Not going would have been the harder family conversation to have, the Premier added. “If we didn’t do something, we’d be answering questions over ‘why didn’t you do something?’ The kids are used to us traveling around the world to provide medical care and education and here’s an at home crisis.”

The children would have been left  wondering why they didn’t do anything, they added. Thinking of the paths they’ve taken in life, the Premier reflected.

“I think as an individual, you’re the combination of your past, present, and your future. The trajectory that my life has taken has largely been built on the shoulders of my family,” he said. 

His father, Senator George Furey, made politics and service a passion and a priority for the family. But beyond “growing up in a political family,” he also says he feels “responsible to ensure that we’re not subscribers to cynicism, but dreaming of the possibilities and solutions.”

Premier Furey and he’s son Mark at a their home . Photo by Paul Daly

“I hope that we are setting the right example for the children. I feel the responsibility of having those eyes on me at home. The call to public service is a noble one and I can only hope my children take something positive from the experience of me being Premier, and from my time with Team Broken Earth,” he said.

It would have been so easy, he continued, to simply say; there’s nothing we can do.

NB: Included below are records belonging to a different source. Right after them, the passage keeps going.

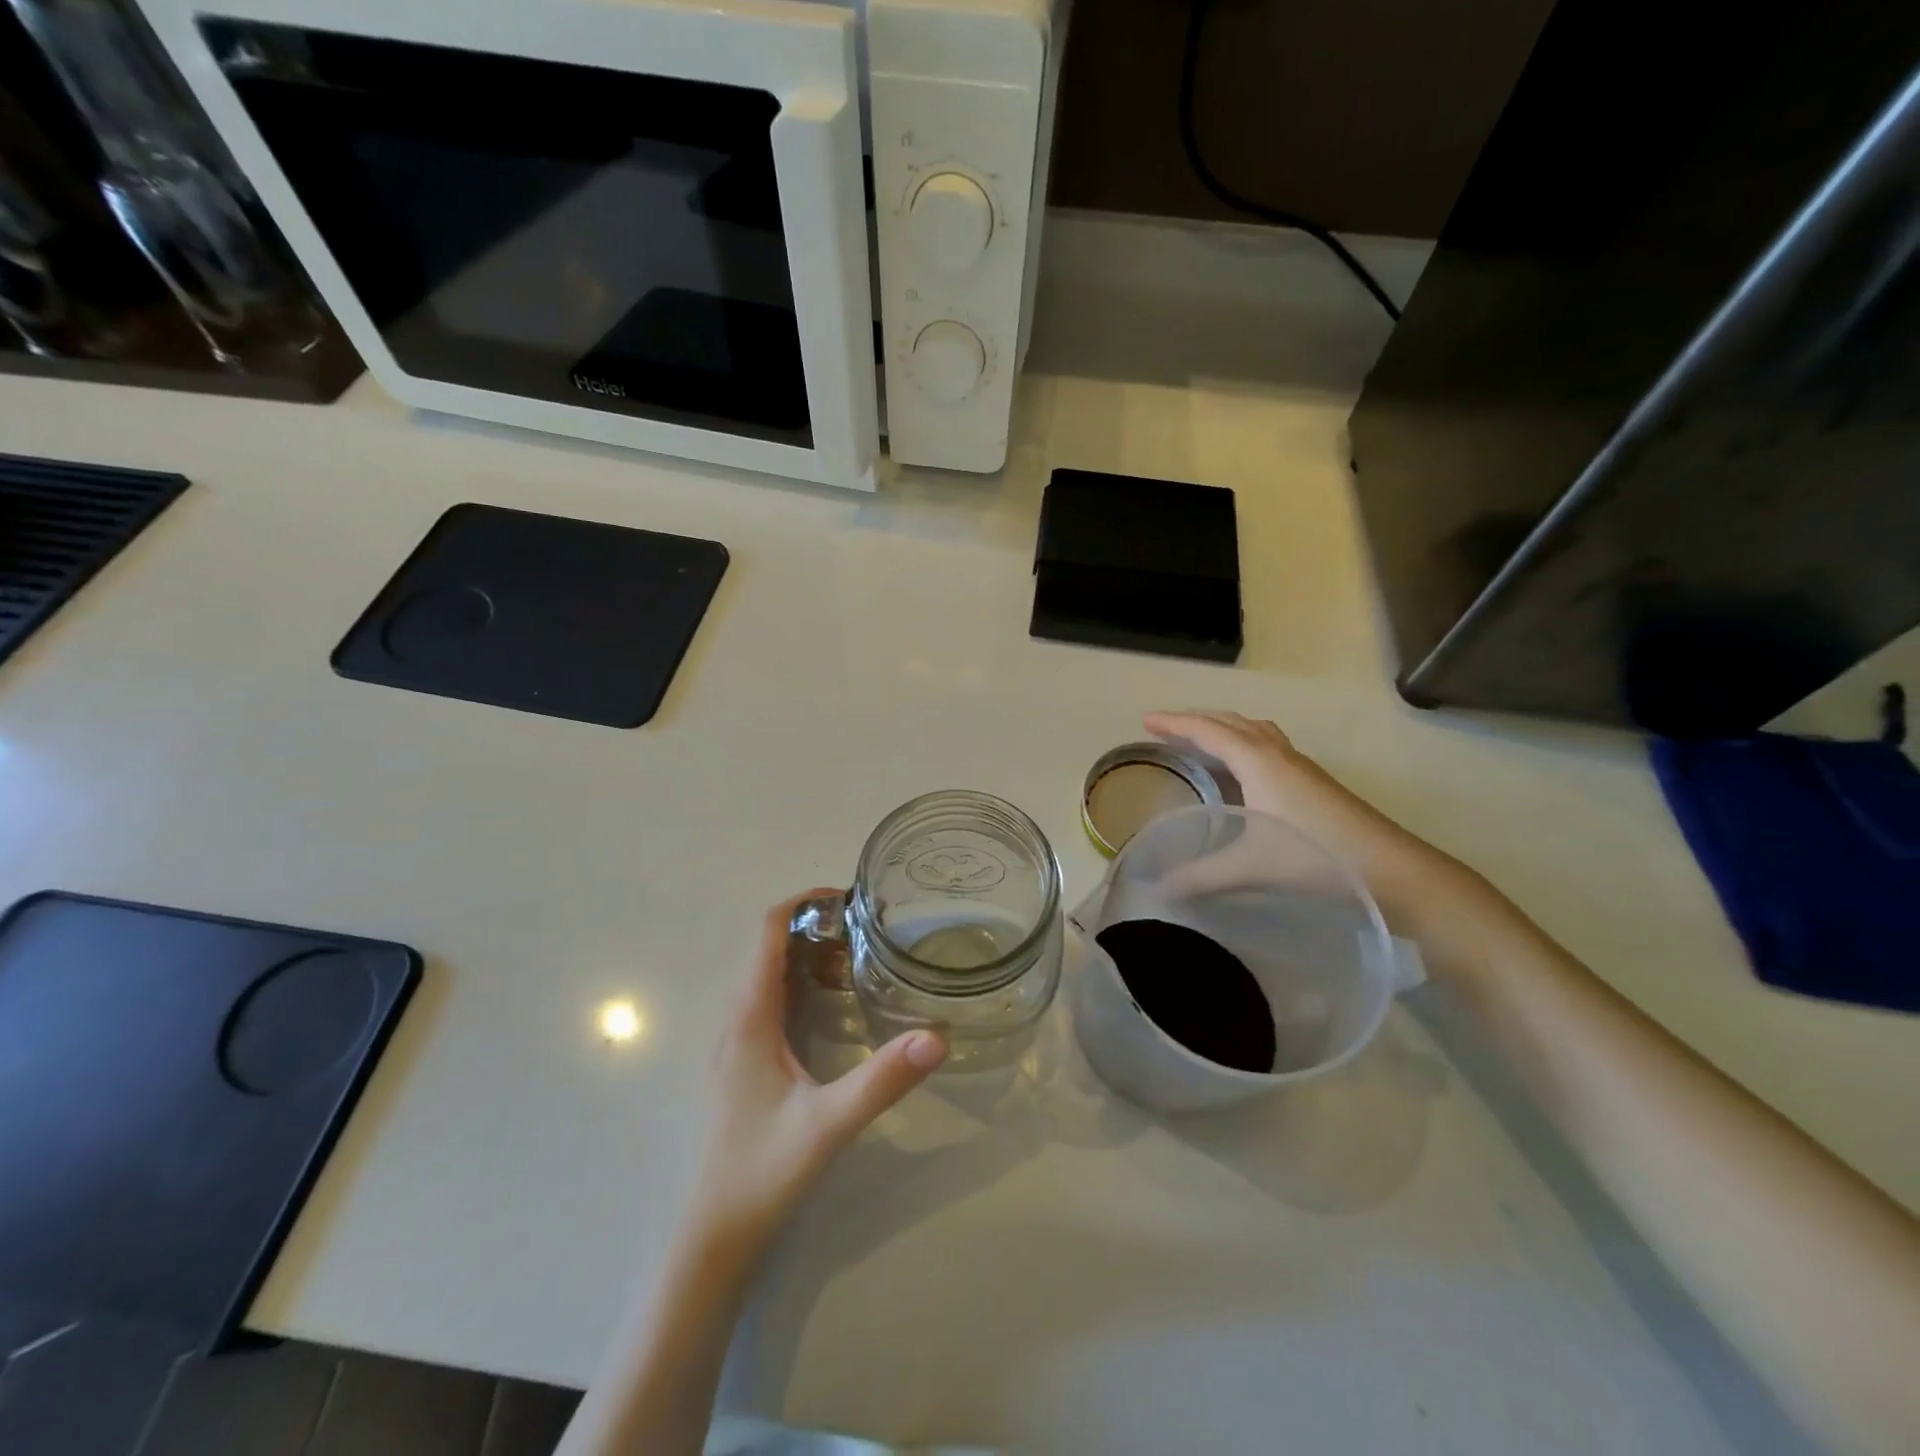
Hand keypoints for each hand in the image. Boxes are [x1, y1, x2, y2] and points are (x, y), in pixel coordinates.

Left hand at [689, 891, 946, 1252]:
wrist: (712, 1240)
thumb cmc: (762, 1173)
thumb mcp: (830, 1123)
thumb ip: (883, 1079)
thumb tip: (938, 1037)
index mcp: (750, 1016)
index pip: (768, 930)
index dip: (804, 901)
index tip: (851, 897)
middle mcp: (738, 1018)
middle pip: (771, 945)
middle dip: (817, 925)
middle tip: (871, 928)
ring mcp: (738, 1041)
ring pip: (771, 973)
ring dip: (810, 953)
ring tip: (862, 956)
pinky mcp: (745, 1063)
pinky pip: (772, 1000)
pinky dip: (804, 983)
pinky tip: (837, 1005)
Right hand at [1143, 711, 1486, 941]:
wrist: (1392, 869)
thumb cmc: (1315, 856)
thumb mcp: (1249, 867)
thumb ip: (1201, 875)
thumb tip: (1158, 886)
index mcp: (1257, 761)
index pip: (1208, 731)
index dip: (1175, 724)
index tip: (1145, 721)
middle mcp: (1277, 754)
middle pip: (1231, 722)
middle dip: (1196, 720)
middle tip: (1166, 729)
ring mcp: (1300, 766)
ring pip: (1254, 731)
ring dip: (1224, 728)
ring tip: (1201, 740)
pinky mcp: (1314, 782)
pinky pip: (1268, 745)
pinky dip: (1245, 744)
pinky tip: (1243, 772)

“It could be said easily, ‘what can we do? We are from St. John’s, Newfoundland Labrador.’ I don’t believe in that cynicism. I don’t believe in that philosophy and approach to life. And I hope my kids can really dream of the possibilities and then execute those possibilities.” 

A typical family

Allison feels equally as strong, she shared. When it comes to setting good examples for their family, that’s number one. “I don’t think (our efforts to help others) goes unnoticed in the household. They’re conscientious kids and I hope that our example is one of possibility for them and their future.” 

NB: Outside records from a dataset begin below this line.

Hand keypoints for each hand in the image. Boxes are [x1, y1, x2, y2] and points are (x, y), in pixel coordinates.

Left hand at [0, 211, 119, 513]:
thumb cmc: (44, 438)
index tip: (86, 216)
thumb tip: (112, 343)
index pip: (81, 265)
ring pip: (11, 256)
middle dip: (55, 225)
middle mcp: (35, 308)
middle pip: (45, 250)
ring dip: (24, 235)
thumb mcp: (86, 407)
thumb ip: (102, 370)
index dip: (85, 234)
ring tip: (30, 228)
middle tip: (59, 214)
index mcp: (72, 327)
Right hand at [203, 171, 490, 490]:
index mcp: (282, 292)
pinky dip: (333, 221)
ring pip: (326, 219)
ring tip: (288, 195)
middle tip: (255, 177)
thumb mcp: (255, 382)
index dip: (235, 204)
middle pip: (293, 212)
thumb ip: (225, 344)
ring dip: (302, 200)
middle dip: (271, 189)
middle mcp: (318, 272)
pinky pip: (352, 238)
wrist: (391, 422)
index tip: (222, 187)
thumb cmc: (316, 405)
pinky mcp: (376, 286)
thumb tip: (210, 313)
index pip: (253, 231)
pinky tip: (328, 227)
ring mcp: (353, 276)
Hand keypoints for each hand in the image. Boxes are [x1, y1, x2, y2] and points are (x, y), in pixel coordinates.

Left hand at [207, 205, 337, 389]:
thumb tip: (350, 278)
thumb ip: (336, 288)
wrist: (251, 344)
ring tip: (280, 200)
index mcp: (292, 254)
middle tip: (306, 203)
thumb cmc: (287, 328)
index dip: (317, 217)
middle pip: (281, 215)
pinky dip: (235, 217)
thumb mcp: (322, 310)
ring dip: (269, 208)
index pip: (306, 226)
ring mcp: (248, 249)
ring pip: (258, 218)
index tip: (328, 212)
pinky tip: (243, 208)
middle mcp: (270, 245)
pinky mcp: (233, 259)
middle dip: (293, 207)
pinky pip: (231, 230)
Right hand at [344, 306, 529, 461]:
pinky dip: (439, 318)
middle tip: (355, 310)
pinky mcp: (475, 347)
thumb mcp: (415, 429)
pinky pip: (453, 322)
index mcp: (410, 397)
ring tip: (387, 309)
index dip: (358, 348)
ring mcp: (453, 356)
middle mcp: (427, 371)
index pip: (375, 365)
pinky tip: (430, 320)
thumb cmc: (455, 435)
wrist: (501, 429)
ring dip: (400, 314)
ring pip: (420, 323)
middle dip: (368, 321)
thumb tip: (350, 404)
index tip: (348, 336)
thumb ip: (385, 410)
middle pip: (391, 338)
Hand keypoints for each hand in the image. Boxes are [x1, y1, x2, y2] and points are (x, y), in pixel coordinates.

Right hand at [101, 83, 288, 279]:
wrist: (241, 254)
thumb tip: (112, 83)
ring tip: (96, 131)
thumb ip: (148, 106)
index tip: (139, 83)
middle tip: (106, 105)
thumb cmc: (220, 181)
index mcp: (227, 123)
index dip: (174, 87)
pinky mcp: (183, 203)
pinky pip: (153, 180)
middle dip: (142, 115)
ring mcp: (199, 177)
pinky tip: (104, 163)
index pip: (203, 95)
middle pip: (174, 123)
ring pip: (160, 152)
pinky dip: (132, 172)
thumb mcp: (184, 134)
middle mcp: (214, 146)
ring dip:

Having spent time with the Furey family in the past, it’s obvious they try and keep things real. From sports to music and mealtimes to video game championships, theirs is pretty much a typical family on most days.  

That the two share that family keeps it real is no huge surprise. “There’s a silver lining in this (pandemic) time for me and that’s as Premier, there’s less travel by mandate, and there’s less social gatherings, and obviously less political gatherings so as a result, I’m able to sit home and watch the news or Mandalorian or Harry Potter with the kids and that keeps me grounded and humble. My kids don’t mind telling me when I’m an idiot,” he said laughing. 

Since Valentine’s Day is pending, how do they keep the romance alive? There’s some joking about hesitancy to answer and about who fell in love first, but they agree theirs is a strong bond.

“Romance is a dynamic notion and concept that changes with the changing phases of your life and I’m still growing in love with Allison every day,” the Premier shared sweetly, evoking a chorus of ‘awwww,’ from his wife and the interviewer. 

‘I love you’

“When it comes to romance, we definitely celebrate each other and our relationship in small ways and I think it’s a constant that we work on,” Allison shared.

We ask them to describe their love for one another. Is their long term relationship more like the Titanic theme song My Heart Will Go On, or is it like a Dolly Parton love song?  Is there a song that causes them to instantly gaze into each other’s eyes if it’s heard? 

Allison is quick to respond. “I would have to say that our wedding song probably would be the song and that’s The Beatles, In My Life.” 

And how did the Premier respond to that? By using a simple one-word quote from perhaps one of the most romantic movies of all time, Ghost. Like Patrick Swayze’s charter said as he responded to Demi Moore’s character’s “I love you,” the Premier eloquently responded a very romantic; “Ditto.”

Enough said. 

There is one more message from the Premier. No matter how it’s celebrated this year with COVID restrictions in place, make sure we celebrate love.  

“I’d like to wish all of the other couples throughout Newfoundland and Labrador a very happy Valentine’s Day.”